Anglican Chapel At Toxteth Park Cemetery
- WRENN ID
- upper-belfry-hazel
- Grade
- II
- Local Planning Authority
- Liverpool
- Country
- England
- Type
- Chapel
- Source
- Historic England listing
Description
The Anglican Chapel at Toxteth Park Cemetery, built in 1855-56, was designed by T.D. Barry. Constructed from rockfaced stone with ashlar dressings, it features patterned Welsh slate roofs with remnants of crested ridge tiles. The design is in the Decorated Gothic style, incorporating a plinth, buttresses, coped gables and hips, and pointed arched openings with hood moulds and tracery where appropriate. Pointed windows are cusped, though original glazing has been lost from some. The layout comprises a nave and chancel under a single roof, flanked by paired east and west porches, and an octagonal bell tower to the northwest. The east end has a three-light window, and the west end a four-light window, with small windows in the gable above each. The north and south sides feature a central buttress flanked by pairs of single-light windows.

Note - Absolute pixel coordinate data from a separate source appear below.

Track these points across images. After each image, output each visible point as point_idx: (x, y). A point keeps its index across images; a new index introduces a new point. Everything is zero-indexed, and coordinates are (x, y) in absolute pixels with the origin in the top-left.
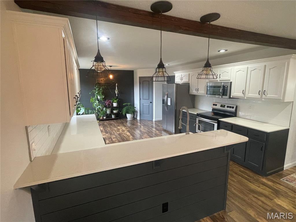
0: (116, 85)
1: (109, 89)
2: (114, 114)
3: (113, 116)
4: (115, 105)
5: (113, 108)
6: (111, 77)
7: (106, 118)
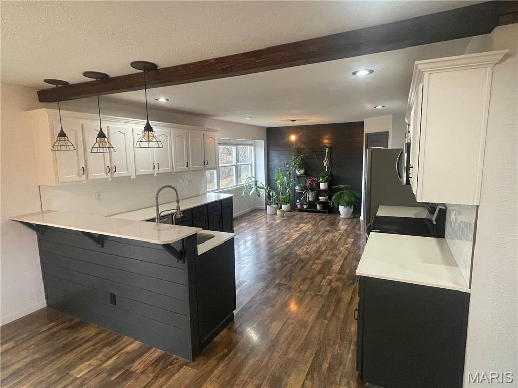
0: (326, 151)
1: (314, 158)
2: (321, 203)
3: (318, 207)
4: (322, 186)
5: (319, 193)
6: (293, 138)
7: (308, 208)
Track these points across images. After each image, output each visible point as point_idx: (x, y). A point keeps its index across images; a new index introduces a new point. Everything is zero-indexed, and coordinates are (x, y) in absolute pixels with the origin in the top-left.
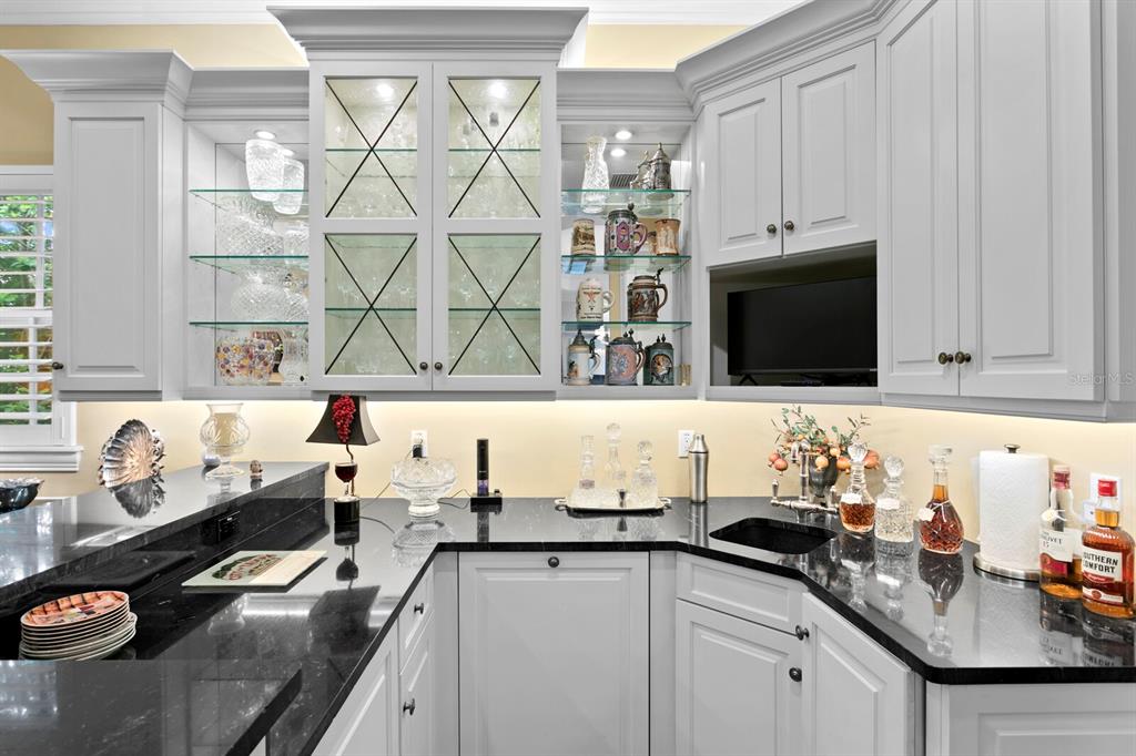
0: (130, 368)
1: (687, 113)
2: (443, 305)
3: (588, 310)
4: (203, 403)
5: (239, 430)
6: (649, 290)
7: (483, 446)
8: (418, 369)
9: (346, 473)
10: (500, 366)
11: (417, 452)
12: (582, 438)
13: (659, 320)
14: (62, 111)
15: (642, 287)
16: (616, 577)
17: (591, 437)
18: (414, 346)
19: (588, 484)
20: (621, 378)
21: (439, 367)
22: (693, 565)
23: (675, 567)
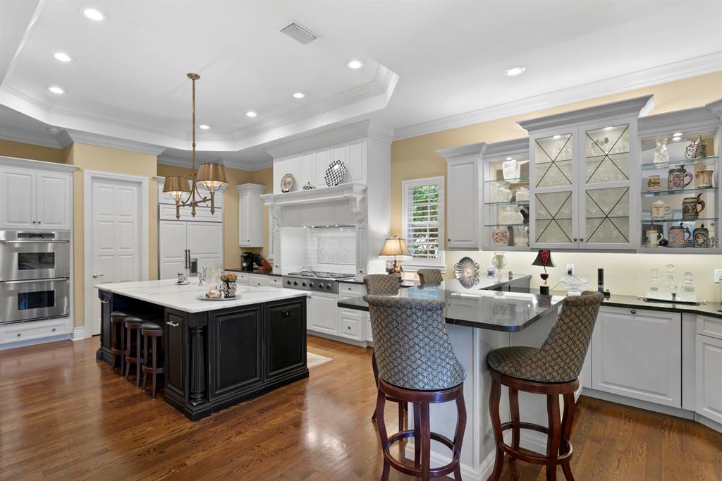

The northwest bell tower, in three stages, includes full-height buttresses, gabled setoffs, and a crenellated parapet, with a lancet window on the lower stage and four single lancet openings on the bell stage. A blocked doorway with a roll-moulded head and shafts (now missing) is present in the northwest porch. A northeast porch, functioning as a vestry, has a smaller doorway and a shouldered external stack with a coped octagonal flue on the south side. West porches have steeply pitched hipped roofs – the south one has an iron cross finial. Each has a roll-moulded doorway with shafts and double doors. Side bays feature pairs of single-light windows, with coped through-eaves dormers, featuring pierced spherical triangles, above.
Inside, the chapel has plain rendered walls with chamfered pointed arches. The nave has a scissor braced roof. The east window contains figurative stained glass, dating from the early to mid-19th century. A large moulded pointed arch is present at the west end, with shaft responds. A traceried wooden glazed screen with double doors stands within. The west porches and vestibule also have intricate scissor-braced hipped roofs. Original fittings include open-back benches, a clergy seat and prayer desk, a lectern, and trestles, all dating to the 19th century. Group value is derived from the chapel’s significance as the principal chapel within an early municipal cemetery, exhibiting characteristic functional features, distinctive architectural design of a good standard, and largely intact condition.